=== Begin Enclosure ===
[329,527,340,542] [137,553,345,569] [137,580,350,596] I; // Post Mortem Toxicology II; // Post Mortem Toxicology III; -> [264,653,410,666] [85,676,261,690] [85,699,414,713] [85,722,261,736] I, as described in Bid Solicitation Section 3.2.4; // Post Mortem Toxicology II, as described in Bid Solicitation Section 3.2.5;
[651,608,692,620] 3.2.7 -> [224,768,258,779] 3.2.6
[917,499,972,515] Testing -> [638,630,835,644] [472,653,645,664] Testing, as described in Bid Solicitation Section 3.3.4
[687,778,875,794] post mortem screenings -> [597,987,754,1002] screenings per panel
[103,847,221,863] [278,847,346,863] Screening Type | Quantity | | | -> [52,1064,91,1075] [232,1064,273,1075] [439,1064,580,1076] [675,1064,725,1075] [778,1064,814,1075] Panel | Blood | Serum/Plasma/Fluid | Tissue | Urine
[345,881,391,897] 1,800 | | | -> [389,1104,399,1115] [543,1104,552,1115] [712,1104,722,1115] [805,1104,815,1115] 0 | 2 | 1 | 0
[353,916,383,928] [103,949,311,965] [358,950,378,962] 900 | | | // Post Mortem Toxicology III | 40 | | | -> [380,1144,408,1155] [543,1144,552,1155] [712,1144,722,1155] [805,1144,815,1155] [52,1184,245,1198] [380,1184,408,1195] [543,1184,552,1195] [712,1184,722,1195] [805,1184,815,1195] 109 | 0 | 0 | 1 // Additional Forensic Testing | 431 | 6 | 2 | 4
=== End Enclosure ===
Task goal: In the data above, find each line that has the word "Solicitation" and copy it out.

Finished task:
[329,527,340,542] [137,553,345,569] [137,580,350,596] I; // Post Mortem Toxicology II; // Post Mortem Toxicology III; -> [264,653,410,666] [85,676,261,690] [85,699,414,713] [85,722,261,736] I, as described in Bid Solicitation Section 3.2.4; // Post Mortem Toxicology II, as described in Bid Solicitation Section 3.2.5;
[917,499,972,515] Testing -> [638,630,835,644] [472,653,645,664] Testing, as described in Bid Solicitation Section 3.3.4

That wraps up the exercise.